Medan - Proses peradilan di Pengadilan Tindak Pidana Korupsi (Tipikor) pada Pengadilan Negeri (PN) Jakarta Pusat (Jakpus) yang menyidangkan perkara kasus uang ketok Anggaran Pendapatan dan Belanja Daerah (APBD) Sumatera Utara (Sumut) tahun anggaran (TA) 2012-2015 sebesar Rp61.83 miliar, dianggap terasa janggal, Senin (22/3/2019) malam kemarin.

Para pimpinan DPRD yang telah menjalani hukuman hanya mendapat vonis penjara selama empat tahun, sementara anggota biasa malah mendapat tuntutan lebih tinggi, yakni enam tahun. Kejanggalan lainnya adalah banyak anggota DPRD Sumut lainnya yang turut menerima serta para kepala Satuan Kerja Perangkat Daerah (SKPD) dan pejabat lainnya yang bertugas sebagai pengumpul uang, malah sampai sekarang diperlakukan istimewa oleh Komisi Pemberantasan Korupsi (KPK) karena hanya sebatas saksi.

Hal ini disampaikan Rinto Maha, penasihat hukum terdakwa mantan anggota DPRD Sumut, Musdalifah, dalam keterangan persnya yang diterima wartawan di Medan, Selasa (23/4/2019).

"Dalam dakwaan disebutkan terdakwa menerima sejumlah uang dari Gatot Pujo Nugroho. Dalam fakta persidangan Gatot Pujo Nugroho membantah pernah memberikan uang kepada 100 anggota DPRD Sumut. Fakta persidangan, Evi Diana, yang merupakan istri mantan Gubernur Sumatera Utara (Gubsu), Erry Nuradi, juga menerima uang ketok dari Ali Nafiah (bendahara DPRD Sumut) masih berstatus saksi. Jadi, jika klien (Musdailfah) kami menjadi terdakwa di persidangan ini maka dia (Evi Diana) sebagai saksi tidak lebih baik dari terdakwa, sejatinya menjadi terdakwa juga," tegas Rinto Maha.

Dia menjelaskan, ada keterangan saksi-saksi yang dihadirkan Jaksa KPK tidak sama dengan catatan Ali Nafiah, misalnya saksi Alamsyah Hamdani yang menerima Rp127 juta, Brilian Moktar dan juga Aduhot Simamora (Wakil Ketua DPRD Sumut) yang telah mengembalikan uang yang sampai saat ini 'dosanya' telah ditebus KPK, sehingga unsur perbuatan pidana tidak dapat diterapkan bagi saksi-saksi yang tugasnya hanya untuk menjatuhkan terdakwa demi berlindung dari dinginnya jeruji besi.
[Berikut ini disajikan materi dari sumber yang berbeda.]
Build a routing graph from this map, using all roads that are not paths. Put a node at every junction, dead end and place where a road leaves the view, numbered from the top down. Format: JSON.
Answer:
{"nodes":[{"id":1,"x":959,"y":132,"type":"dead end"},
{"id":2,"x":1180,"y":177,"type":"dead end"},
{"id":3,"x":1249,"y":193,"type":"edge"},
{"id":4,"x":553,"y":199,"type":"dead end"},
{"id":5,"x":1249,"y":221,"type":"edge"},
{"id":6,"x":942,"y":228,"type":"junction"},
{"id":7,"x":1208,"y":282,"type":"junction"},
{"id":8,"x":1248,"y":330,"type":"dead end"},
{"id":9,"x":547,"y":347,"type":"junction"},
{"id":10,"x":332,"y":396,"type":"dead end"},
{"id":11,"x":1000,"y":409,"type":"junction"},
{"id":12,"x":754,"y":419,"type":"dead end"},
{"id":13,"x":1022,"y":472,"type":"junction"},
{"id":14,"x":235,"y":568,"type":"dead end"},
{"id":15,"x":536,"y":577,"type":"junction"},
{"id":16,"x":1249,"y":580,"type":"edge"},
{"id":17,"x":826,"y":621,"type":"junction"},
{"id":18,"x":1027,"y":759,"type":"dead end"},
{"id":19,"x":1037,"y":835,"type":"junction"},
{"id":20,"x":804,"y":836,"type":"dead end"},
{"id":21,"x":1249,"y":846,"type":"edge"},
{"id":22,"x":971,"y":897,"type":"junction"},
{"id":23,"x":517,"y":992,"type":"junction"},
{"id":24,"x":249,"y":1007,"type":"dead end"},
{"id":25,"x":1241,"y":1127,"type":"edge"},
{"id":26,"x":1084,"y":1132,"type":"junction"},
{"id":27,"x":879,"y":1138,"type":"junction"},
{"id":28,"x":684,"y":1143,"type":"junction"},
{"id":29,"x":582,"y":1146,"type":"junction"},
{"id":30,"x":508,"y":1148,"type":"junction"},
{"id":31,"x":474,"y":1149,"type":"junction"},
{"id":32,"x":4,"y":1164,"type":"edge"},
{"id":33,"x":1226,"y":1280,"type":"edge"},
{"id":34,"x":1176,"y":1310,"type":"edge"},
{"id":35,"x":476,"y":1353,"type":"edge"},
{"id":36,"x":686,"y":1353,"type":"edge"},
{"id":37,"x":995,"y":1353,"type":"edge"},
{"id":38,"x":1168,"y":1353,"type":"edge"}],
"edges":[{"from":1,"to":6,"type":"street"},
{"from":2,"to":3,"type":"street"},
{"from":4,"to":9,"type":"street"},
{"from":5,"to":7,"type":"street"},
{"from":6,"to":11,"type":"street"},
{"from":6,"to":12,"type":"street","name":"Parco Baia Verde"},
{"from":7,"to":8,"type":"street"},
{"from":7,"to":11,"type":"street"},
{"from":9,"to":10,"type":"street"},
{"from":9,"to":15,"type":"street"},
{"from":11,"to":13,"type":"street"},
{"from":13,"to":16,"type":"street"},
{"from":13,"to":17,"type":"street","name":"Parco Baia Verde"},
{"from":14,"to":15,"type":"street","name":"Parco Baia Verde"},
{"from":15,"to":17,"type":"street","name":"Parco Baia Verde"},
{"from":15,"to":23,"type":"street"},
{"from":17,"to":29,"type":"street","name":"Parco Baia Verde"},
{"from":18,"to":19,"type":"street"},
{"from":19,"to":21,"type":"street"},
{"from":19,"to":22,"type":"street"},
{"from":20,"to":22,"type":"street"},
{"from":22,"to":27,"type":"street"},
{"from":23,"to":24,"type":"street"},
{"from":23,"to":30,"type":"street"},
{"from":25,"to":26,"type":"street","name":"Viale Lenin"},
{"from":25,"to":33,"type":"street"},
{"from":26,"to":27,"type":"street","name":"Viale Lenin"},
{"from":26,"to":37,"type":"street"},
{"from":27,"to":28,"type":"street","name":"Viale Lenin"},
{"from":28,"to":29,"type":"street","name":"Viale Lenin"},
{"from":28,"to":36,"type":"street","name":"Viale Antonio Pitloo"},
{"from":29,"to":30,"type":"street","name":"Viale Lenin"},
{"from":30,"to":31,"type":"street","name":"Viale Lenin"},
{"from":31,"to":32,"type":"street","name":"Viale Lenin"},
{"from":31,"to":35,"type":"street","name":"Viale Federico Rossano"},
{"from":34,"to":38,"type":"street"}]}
"Pasal 4 UU Tipikor, pengembalian uang ke KPK tidak menghilangkan delik pidananya itu berlaku untuk Alamsyah Hamdani yang mengembalikan Rp180 juta, Evi Diana Rp127 juta dan Aduhot Simamora dkk.

Berdasarkan Pasal 55 KUHP, maka status puluhan SKPD harusnya menjadi tersangka," tandasnya.
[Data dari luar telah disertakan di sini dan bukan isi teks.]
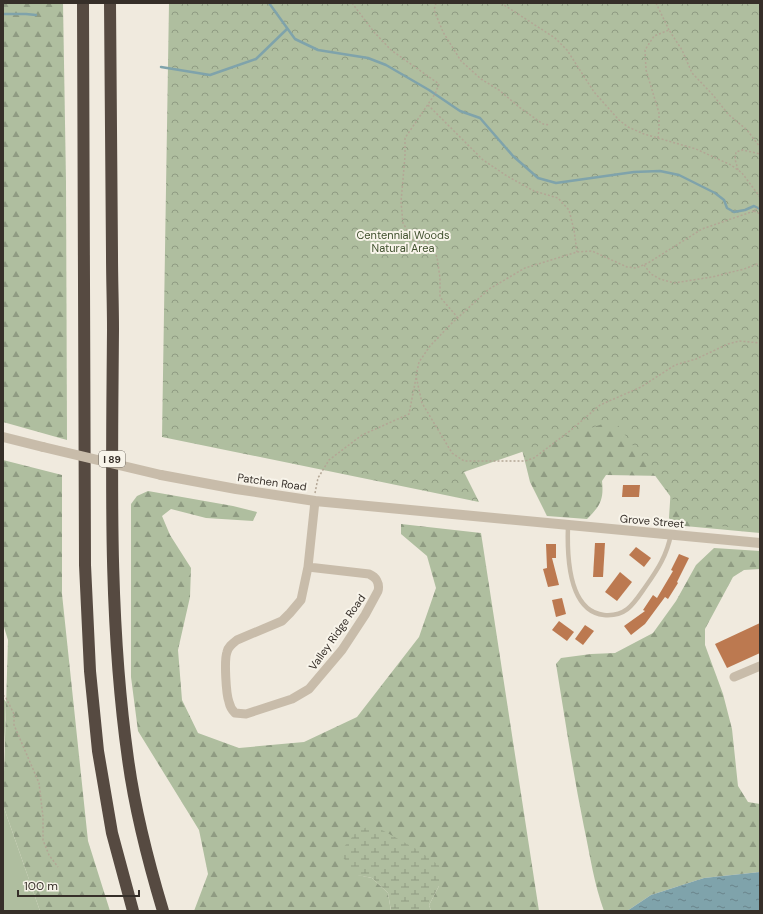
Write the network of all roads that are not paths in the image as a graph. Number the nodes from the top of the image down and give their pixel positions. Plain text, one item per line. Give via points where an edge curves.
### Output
1 (83, 3) edge
2 (110, 3) edge
3 (3, 437) edge
4 (315, 501) junction
5 (542, 522) joint
6 (568, 525) junction
7 (671, 534) junction
8 (760, 543) edge
9 (308, 567) junction
10 (760, 666) edge
11 (734, 677) dead end
12 (133, 911) edge
13 (163, 911) edge

1 - 12 highway, I 89 via 87,626 94,724 103,787 114,841
2 - 13 highway, I 89 via 114,602 128,761 142,835
3 - 4 street, Patchen Road, bridge via 161,476
4 - 5 street, Patchen Road
4 - 9 street, Valley Ridge Road
5 - 6 street, Grove Street
6 - 7 street, Grove Street
6 - 7 lane via 568,555 577,595 586,608 606,615 623,612 634,603 663,561
7 - 8 street, Grove Street
9 - 9 street, Valley Ridge Road via 301,600 290,613 282,621 237,640 228,648 228,699 235,713 246,714 292,699 309,689 342,650 378,592 377,580 368,574
10 - 11 street

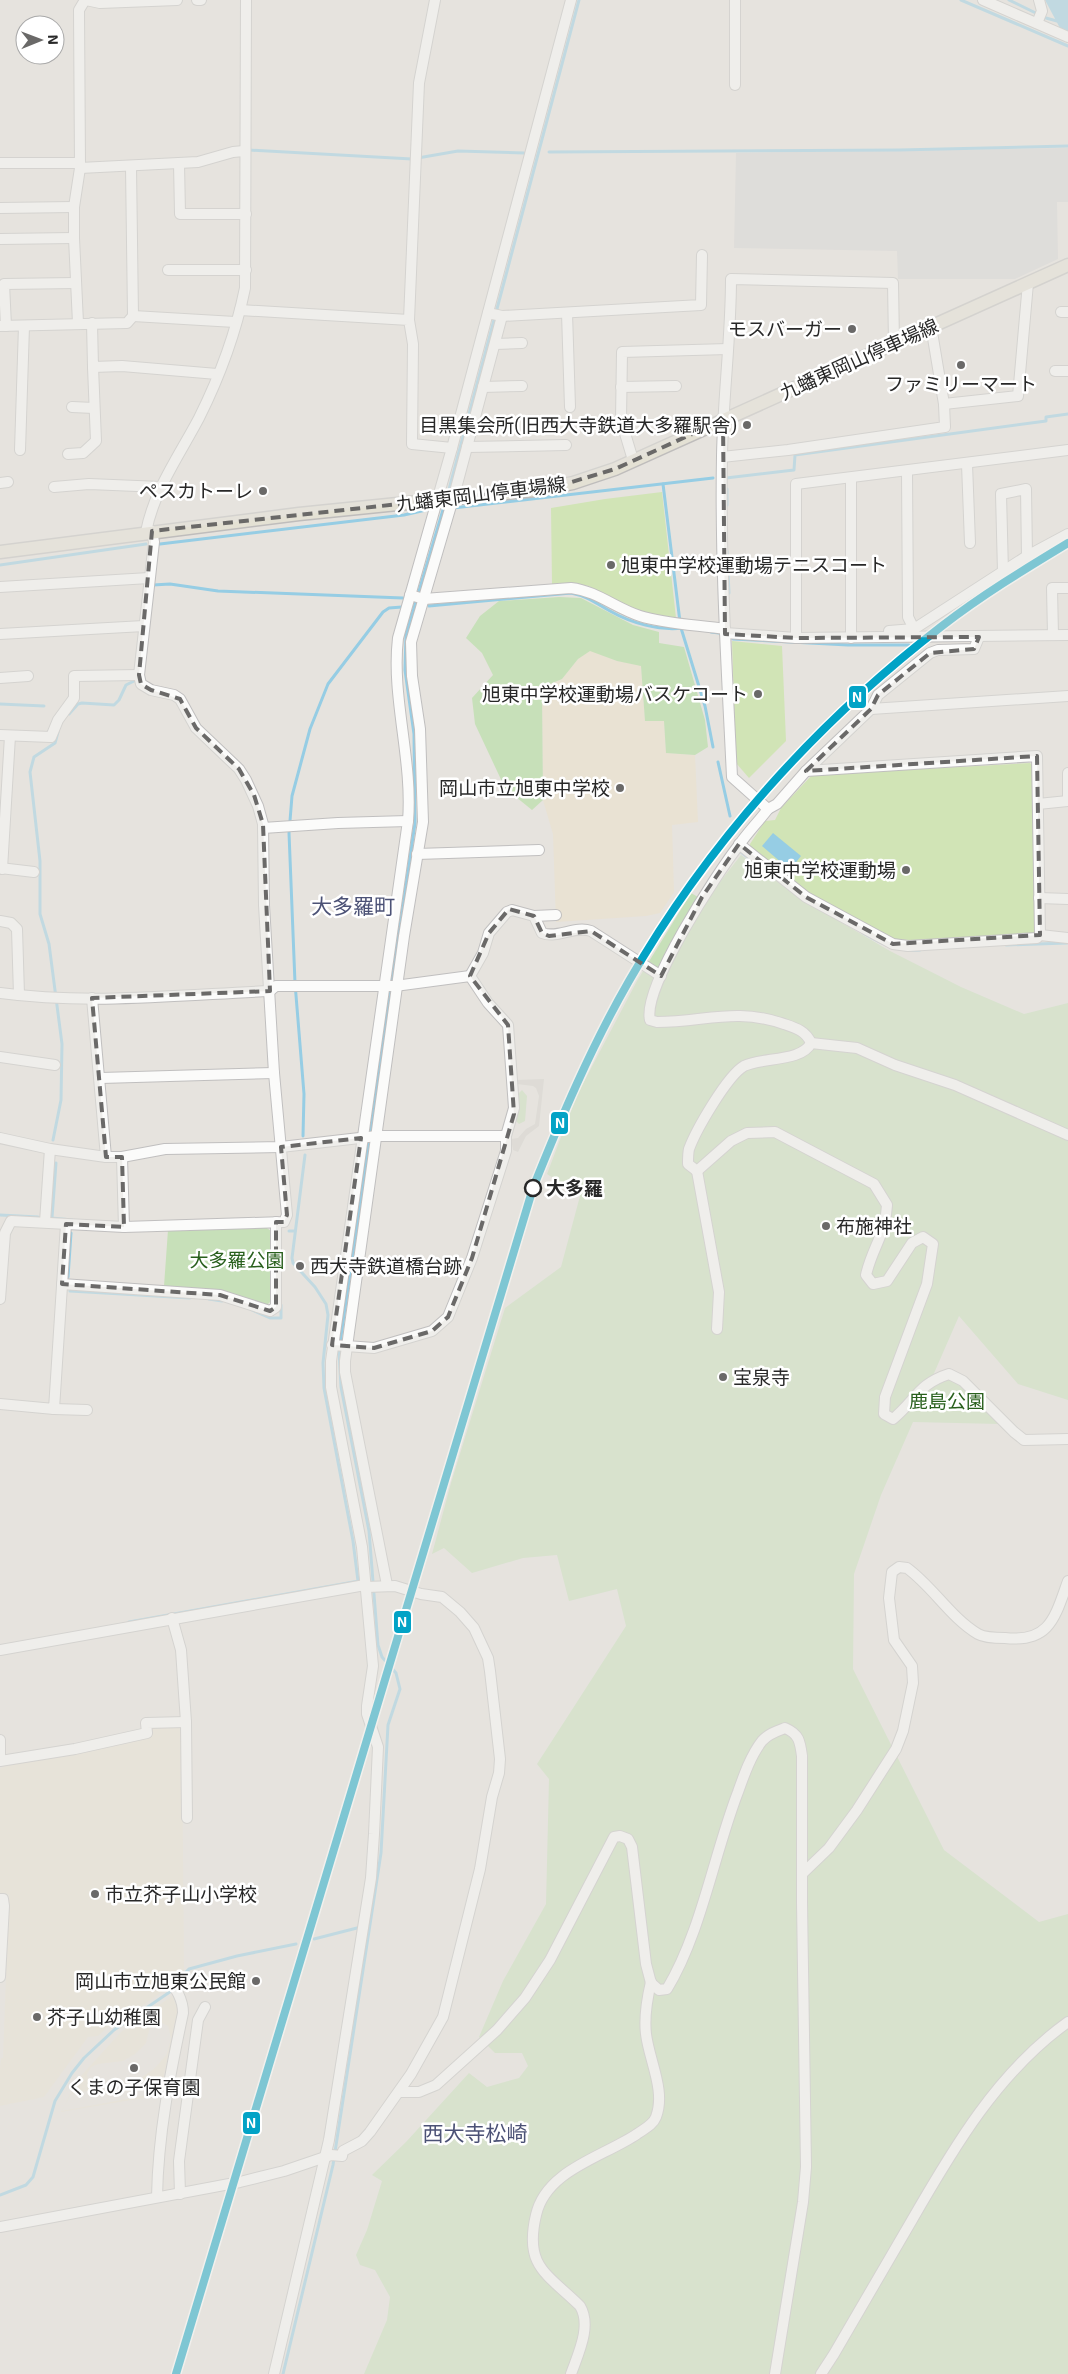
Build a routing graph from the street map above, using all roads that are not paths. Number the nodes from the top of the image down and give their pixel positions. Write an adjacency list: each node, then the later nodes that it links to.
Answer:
1 (86, 0): 2 (street); 17 (street)
2 (177, 0)
3 (196, 0): 4 (street)
4 (201, 0)
5 (246, 0): 14 (street)
6 (435, 0): 34 (street)
7 (571, 0): 32 (street)
8 (735, 0): 13 (street)
9 (984, 0): 11 (street)
10 (1039, 0): 11 (street)
11 (1037, 22): 12 (street)
12 (1068, 37)
13 (735, 85)
14 (244, 150): 16 (street); 21 (street)
15 (0, 163): 17 (street)
16 (179, 163): 18 (street); 21 (street)
17 (80, 166): 18 (street); 19 (street)
18 (131, 166): 33 (street)
19 (74, 207): 20 (street); 22 (street)
20 (0, 208)
21 (246, 214): 27 (street)
22 (74, 238): 23 (street); 28 (street)
23 (0, 239)
24 (702, 255): 31 (street)
25 (1068, 265): 29 (main road, 九蟠東岡山停車場線)
26 (168, 270): 27 (street)
27 (246, 270): 30 (street)
28 (76, 282): 36 (street); 38 (street)
29 (1028, 283): 40 (main road, 九蟠東岡山停車場線); 53 (street)
30 (240, 310): 34 (street); 35 (street)
31 (567, 313): 32 (street); 55 (street)
32 (495, 315): 43 (street); 60 (street)
33 (133, 316): 35 (street); 37 (street)
34 (410, 320): 60 (street)
35 (236, 322): 48 (street)
36 (78, 323): 37 (street); 39 (street)
37 (92, 323): 45 (street)
38 (3, 326): 39 (street)
39 (24, 326): 61 (street)
40 (931, 326): 42 (main road, 九蟠東岡山停車場線); 53 (street)
41 (522, 343): 43 (street)
42 (894, 343): 44 (street); 57 (main road, 九蟠東岡山停車場線)
43 (495, 344): 51 (street)
44 (728, 349): 52 (street); 57 (street)
45 (93, 367): 48 (street); 56 (street)
46 (1055, 371): 47 (street)
47 (1068, 371)
48 (217, 374): 70 (street)
49 (522, 386): 51 (street)
50 (676, 386): 52 (street)
51 (483, 387): 59 (street)
52 (622, 387): 65 (street)
53 (944, 404): 64 (street)
54 (72, 407): 56 (street)
55 (570, 407)
56 (94, 408): 63 (street)
57 (723, 420): 64 (street); 65 (main road, 九蟠東岡山停車場線)
58 (566, 445): 59 (street)
59 (467, 447): 71 (street)
60 (452, 448): 71 (street)
61 (20, 450)
62 (1068, 450): 66 (street)
63 (68, 454)
64 (722, 457): 84 (street)
65 (633, 460): 71 (main road, 九蟠東岡山停車場線)
66 (967, 464): 67 (street); 74 (street)
67 (907, 471): 68 (street); 83 (street)
68 (851, 478): 89 (street); 90 (street)
69 (54, 487): 70 (street)
70 (161, 487): 72 (street)
71 (448, 502): 72 (main road, 九蟠東岡山停車場線); 81 (street); 81 (street)
72 (149, 532): 75 (main road, 九蟠東岡山停車場線); 78 (street)
73 (1068, 534): 76 (street)
74 (970, 543)
75 (0, 552)
76 (1027, 556): 77 (street); 77 (street)
77 (1004, 572): 83 (street)
78 (149, 578): 79 (street); 82 (street)
79 (0, 587)
80 (1068, 588): 86 (street)
81 (417, 597): 84 (street); 98 (street); 98 (street)
82 (144, 626): 85 (street); 92 (street)
83 (914, 629): 91 (street)
84 (725, 631): 89 (street); 103 (street)
85 (0, 634)
86 (1053, 635): 87 (street); 88 (street)
87 (1068, 635)
88 (979, 637): 91 (street); 96 (street)
89 (796, 638): 90 (street)
90 (851, 638): 91 (street)
91 (865, 638)
92 (139, 675): 97 (street); 105 (street)
93 (28, 676): 94 (street)
94 (0, 678)
95 (1068, 696): 96 (street)
96 (871, 709): 99 (street)
97 (5, 735): 109 (street)
98 (414, 759): 104 (street); 108 (street)
99 (806, 771): 102 (street); 103 (street)
100 (1068, 773): 101 (street)
101 (1068, 801): 102 (street)
102 (1038, 804): 111 (street)
103 (768, 810): 106 (street)
104 (408, 821): 105 (street); 108 (street)
105 (263, 828): 121 (street)
106 (739, 844): 116 (street); 118 (street)
107 (539, 850): 108 (street)
108 (411, 856): 120 (street)
109 (1, 869): 110 (street)
110 (34, 872)
111 (1039, 898): 112 (street); 116 (street)
112 (1068, 899)
113 (556, 915): 114 (street)
114 (534, 916): 118 (street); 119 (street)
115 (0, 921): 123 (street)
116 (1040, 935): 117 (street)
117 (1068, 938)
118 (658, 974): 125 (street)
119 (470, 976): 120 (street); 131 (street)
120 (391, 985): 121 (street); 132 (street); 132 (street)
121 (270, 991): 124 (street); 128 (street)
122 (0, 993): 123 (street)
123 (18, 995): 124 (street)
124 (92, 998): 129 (street)
125 (811, 1043): 130 (street); 138 (street)
126 (0, 1057): 127 (street)
127 (55, 1065)
128 (274, 1073): 129 (street); 134 (street)
129 (101, 1078): 136 (street)
130 (1068, 1135)
131 (506, 1136): 132 (street); 146 (street)
132 (370, 1137): 134 (street); 146 (street); 146 (street)
133 (0, 1138): 135 (street)
134 (281, 1147): 137 (street); 140 (street)
135 (50, 1149): 136 (street); 139 (street)
136 (106, 1157): 137 (street)
137 (122, 1157): 142 (street)
138 (697, 1171): 145 (street); 150 (street)
139 (45, 1222): 141 (street); 144 (street)
140 (276, 1222): 142 (street); 143 (street)
141 (66, 1224): 142 (street); 143 (street)
142 (124, 1227)
143 (62, 1284): 148 (street)
144 (0, 1299)
145 (717, 1329)
146 (340, 1346): 152 (street); 153 (street)
147 (0, 1404): 148 (street)
148 (54, 1409): 149 (street)
149 (87, 1410)
150 (1068, 1439)
151 (1068, 1581): 160 (street)
152 (387, 1585): 153 (street); 167 (street)
153 (369, 1586): 154 (street); 168 (street)
154 (172, 1618): 155 (street); 156 (street)
155 (0, 1650)
156 (186, 1722): 158 (street); 159 (street)
157 (0, 1740): 158 (street)
158 (0, 1760)
159 (187, 1818)
160 (802, 1874): 163 (street); 174 (street)
161 (0, 1899): 162 (street)
162 (0, 1976)
163 (651, 1982): 167 (street); 173 (street)
164 (173, 1985): 170 (street)
165 (205, 2008): 169 (street)
166 (1068, 2022): 175 (street)
167 (399, 2092): 168 (street)
168 (332, 2156): 169 (street); 172 (street)
169 (180, 2194): 170 (street)
170 (157, 2197): 171 (street)
171 (0, 2227)
172 (274, 2374)
173 (571, 2374)
174 (776, 2374)
175 (821, 2374)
Fakta persidangan, sambungnya, Jaksa KPK menggunakan bukti-bukti catatan sepihak dari Ali Nafiah dan pada tuntutan, catatan Ali Nafiah dijadikan referensi utama untuk menjustifikasi permasalahan suap-menyuap, sehingga seolah-olah saksi Ali Nafiah adalah malaikat yang tidak mempunyai konflik kepentingan adalah sesat pikir dan bentuk manifestasi dari arogansi kekuasaan.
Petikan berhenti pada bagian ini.